■ What to work on ■
In the data below, copy out the lines from the one with "List the labels" to the one with "calcubetimer.csv, springside.csv, chaperon.csv", both included, keeping every character unchanged.

■ The records ■
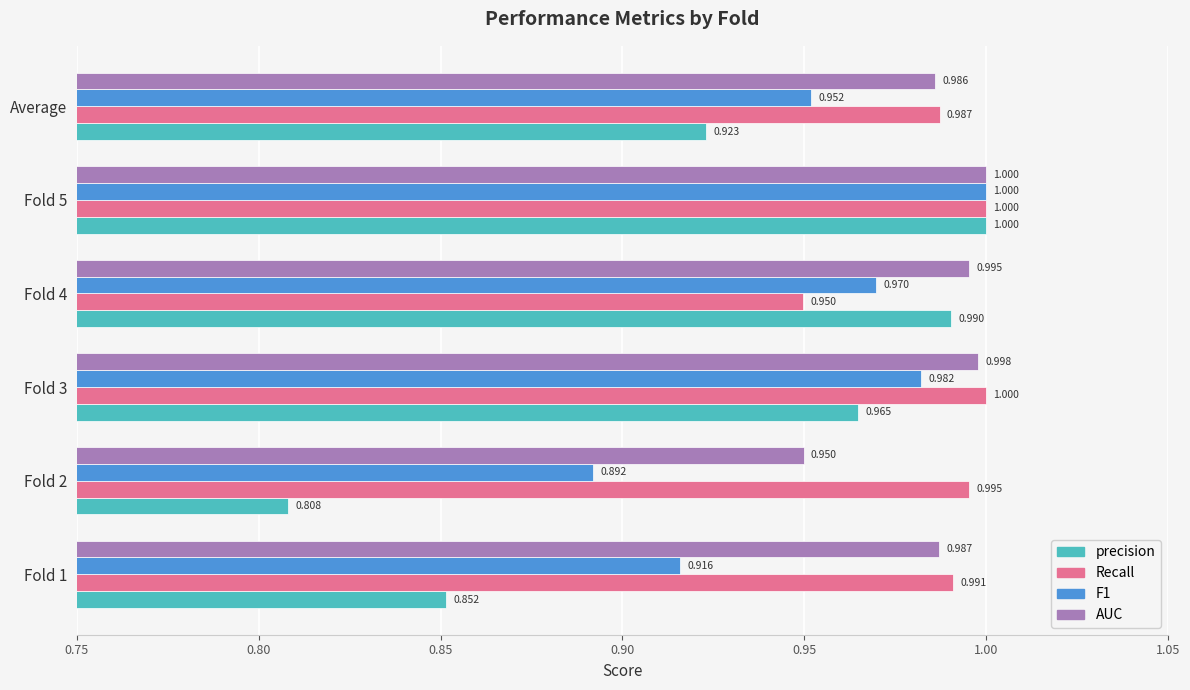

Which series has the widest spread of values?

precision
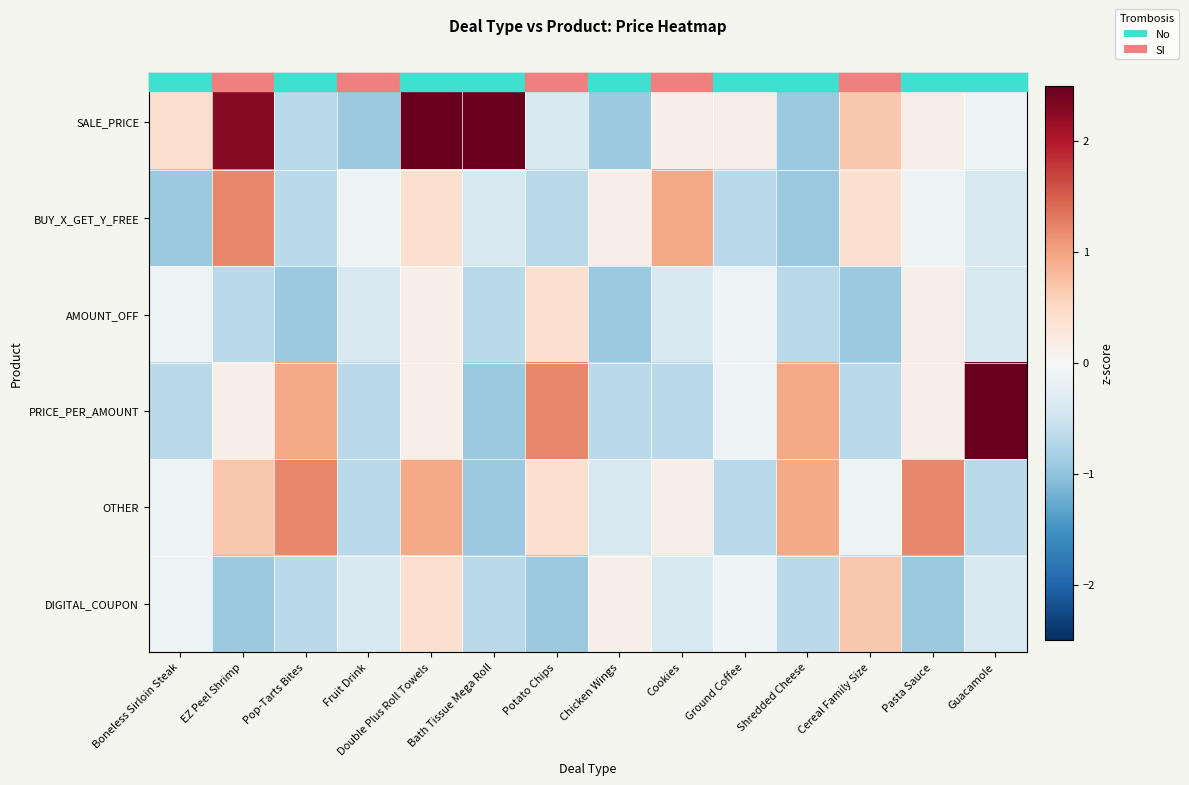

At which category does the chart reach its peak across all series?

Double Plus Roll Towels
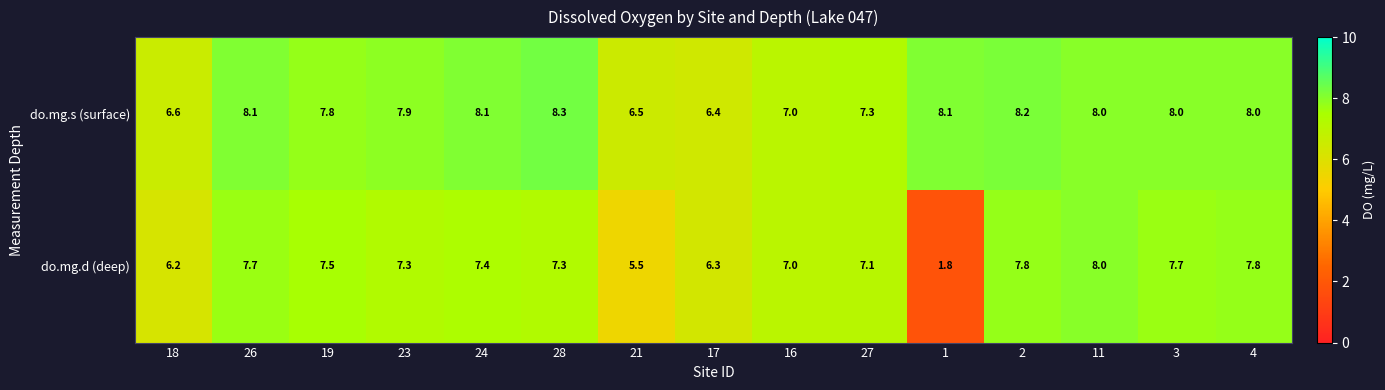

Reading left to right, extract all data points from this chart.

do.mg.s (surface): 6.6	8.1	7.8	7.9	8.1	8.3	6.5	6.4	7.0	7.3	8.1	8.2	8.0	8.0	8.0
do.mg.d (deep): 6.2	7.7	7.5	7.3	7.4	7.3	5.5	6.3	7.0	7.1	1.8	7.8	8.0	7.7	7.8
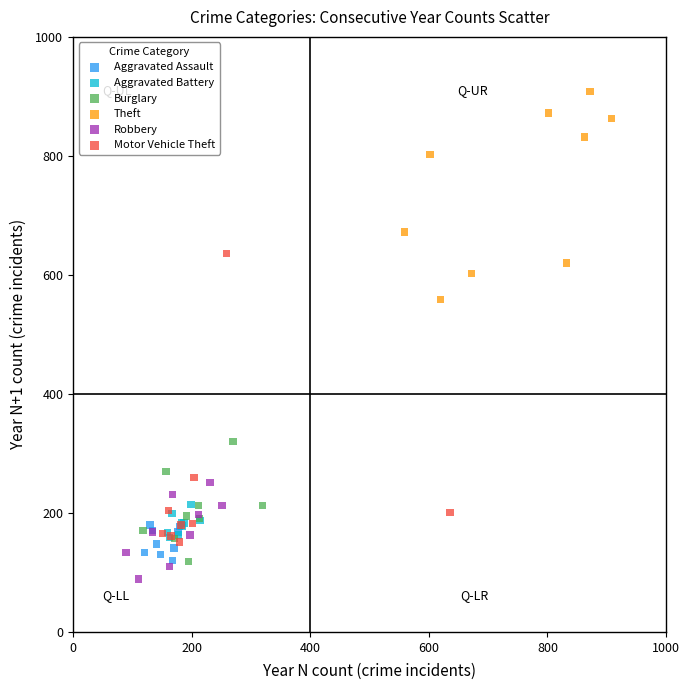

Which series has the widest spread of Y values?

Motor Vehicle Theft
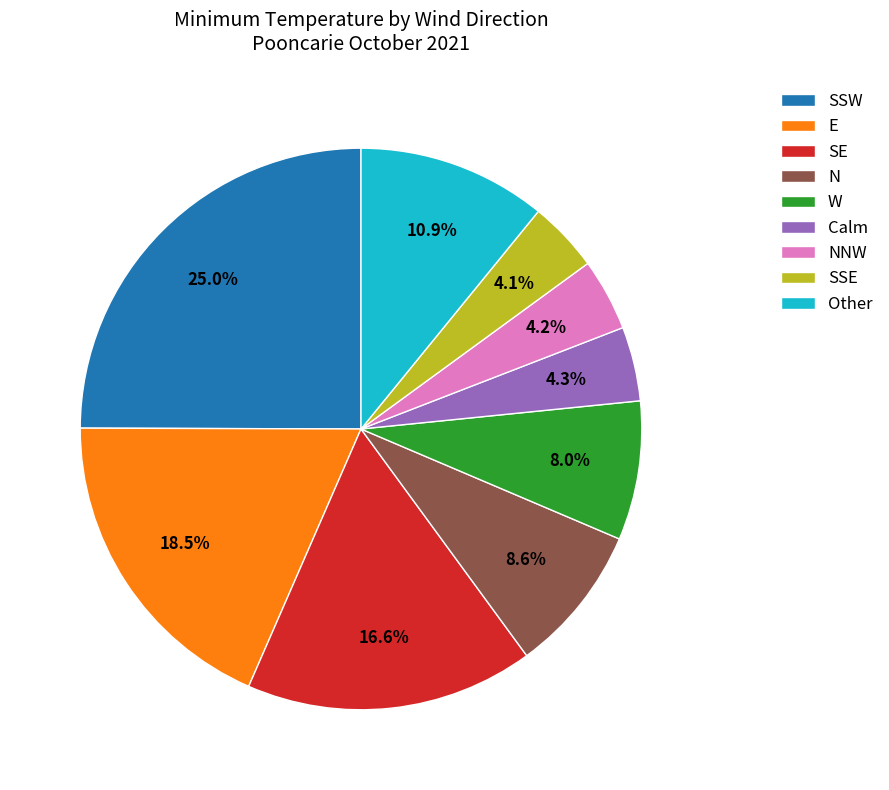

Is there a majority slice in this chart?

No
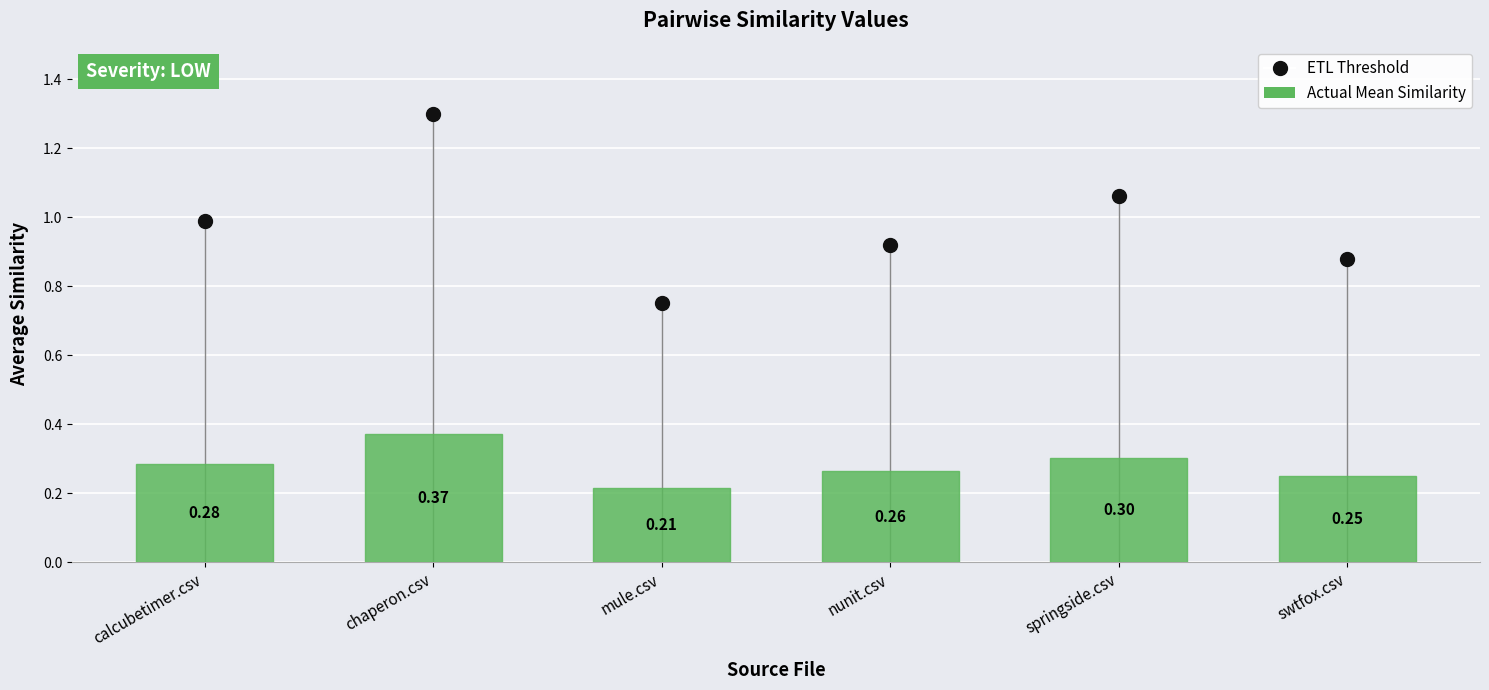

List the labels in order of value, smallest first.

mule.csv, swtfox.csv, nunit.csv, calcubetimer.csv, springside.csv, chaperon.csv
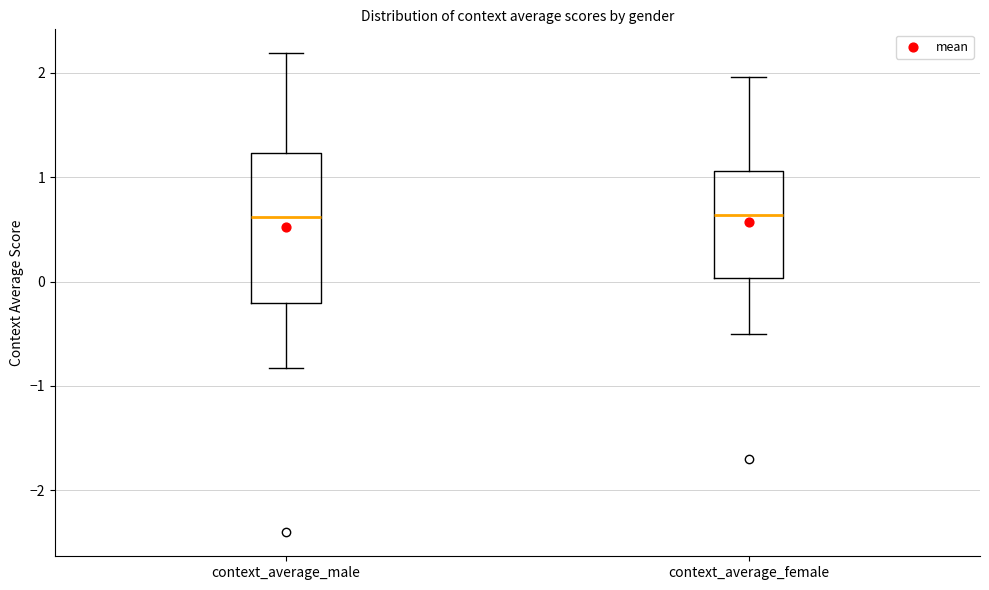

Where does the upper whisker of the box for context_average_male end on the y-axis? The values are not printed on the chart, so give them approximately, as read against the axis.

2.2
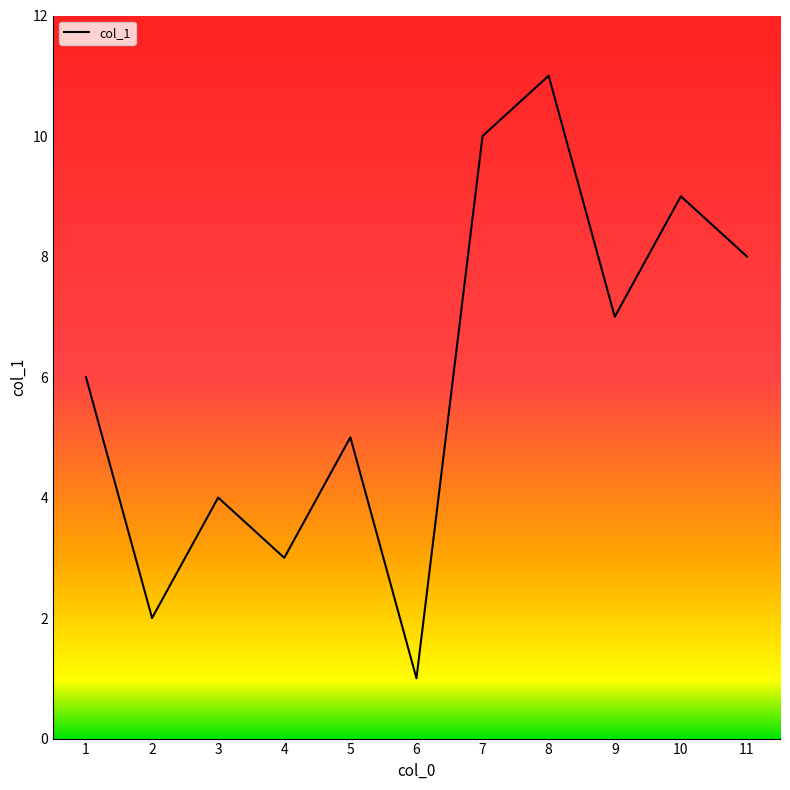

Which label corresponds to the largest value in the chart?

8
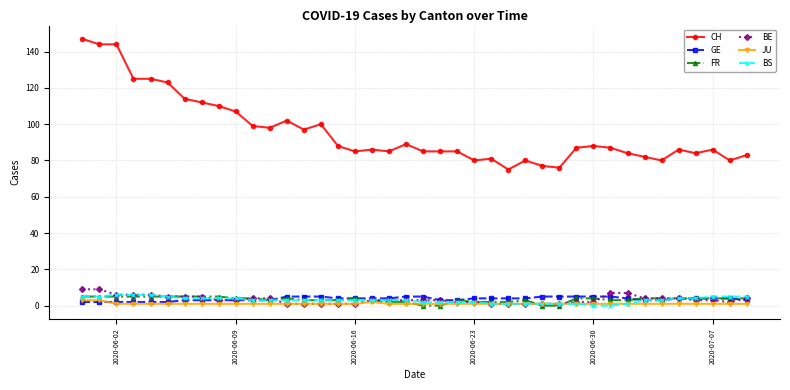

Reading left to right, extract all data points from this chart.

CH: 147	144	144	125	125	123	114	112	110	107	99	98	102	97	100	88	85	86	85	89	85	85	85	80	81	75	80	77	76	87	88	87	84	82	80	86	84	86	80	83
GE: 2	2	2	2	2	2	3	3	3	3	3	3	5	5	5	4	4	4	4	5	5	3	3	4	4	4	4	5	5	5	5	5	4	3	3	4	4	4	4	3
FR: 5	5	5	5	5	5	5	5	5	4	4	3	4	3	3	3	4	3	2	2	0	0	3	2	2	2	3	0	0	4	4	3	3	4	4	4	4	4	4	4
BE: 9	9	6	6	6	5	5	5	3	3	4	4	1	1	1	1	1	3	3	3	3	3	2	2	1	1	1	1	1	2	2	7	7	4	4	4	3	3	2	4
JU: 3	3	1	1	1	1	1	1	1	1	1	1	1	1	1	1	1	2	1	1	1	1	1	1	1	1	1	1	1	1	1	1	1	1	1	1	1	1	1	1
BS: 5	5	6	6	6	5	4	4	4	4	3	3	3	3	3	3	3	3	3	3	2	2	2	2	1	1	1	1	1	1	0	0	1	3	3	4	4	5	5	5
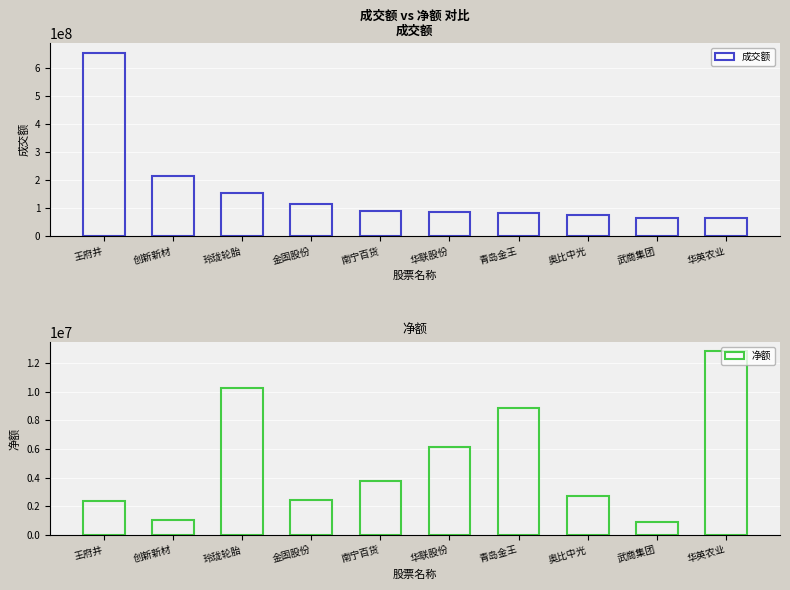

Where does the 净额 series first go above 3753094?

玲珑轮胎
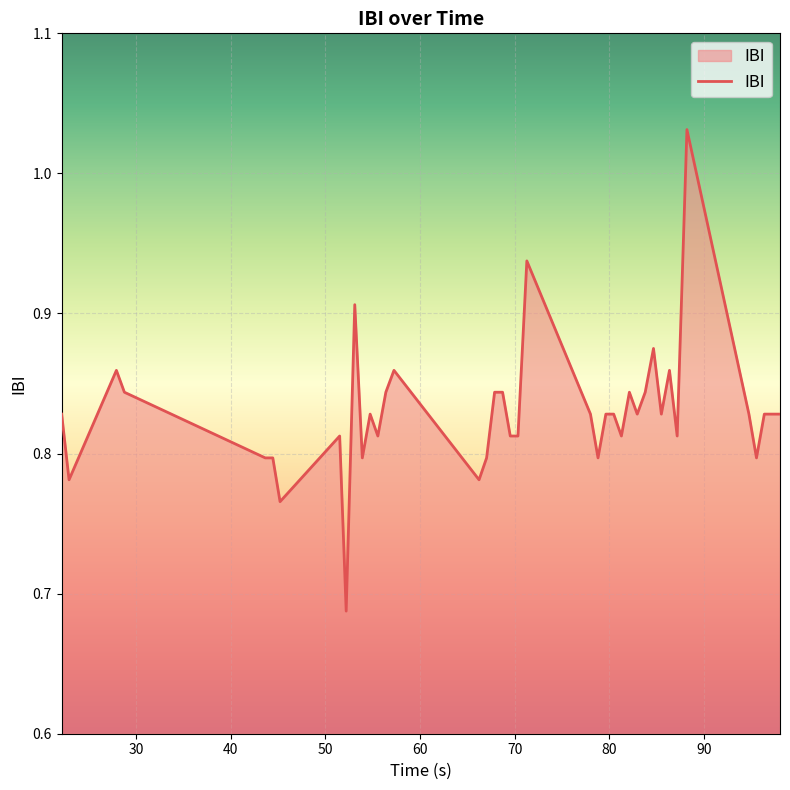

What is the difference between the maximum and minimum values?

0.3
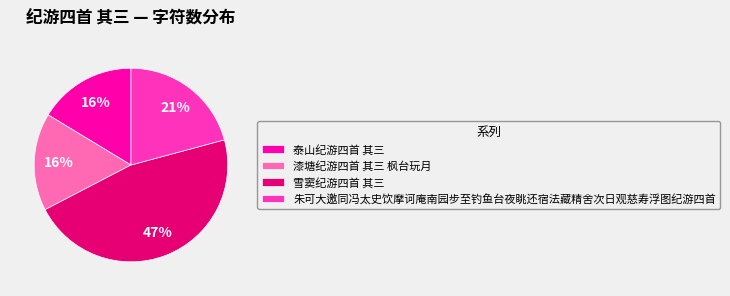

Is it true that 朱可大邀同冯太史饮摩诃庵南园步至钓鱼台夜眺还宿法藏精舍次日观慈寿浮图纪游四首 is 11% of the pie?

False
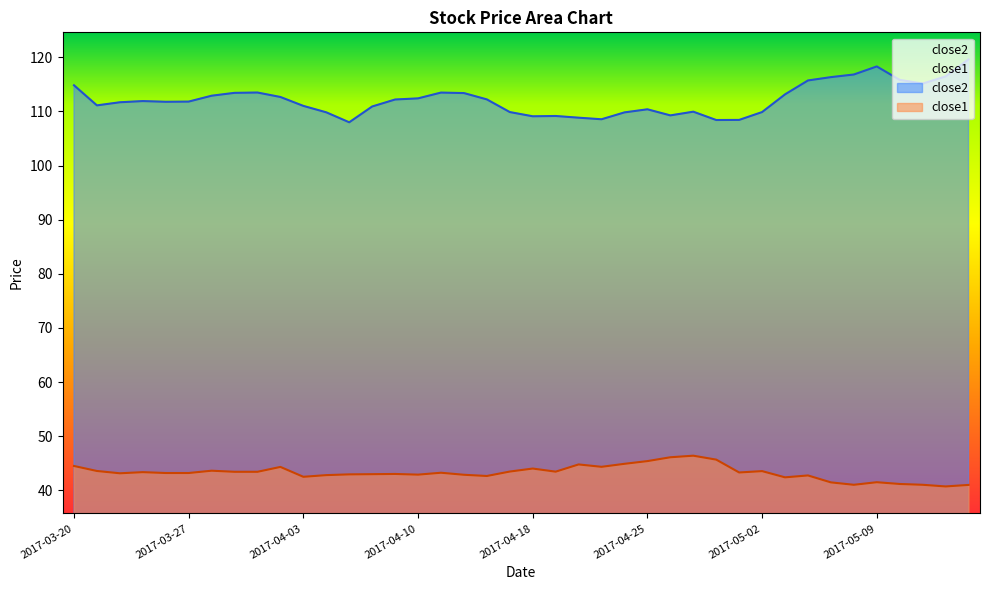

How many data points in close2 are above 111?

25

■ Response to the task ■
List the labels in order of value, smallest first.

mule.csv, swtfox.csv, nunit.csv, calcubetimer.csv, springside.csv, chaperon.csv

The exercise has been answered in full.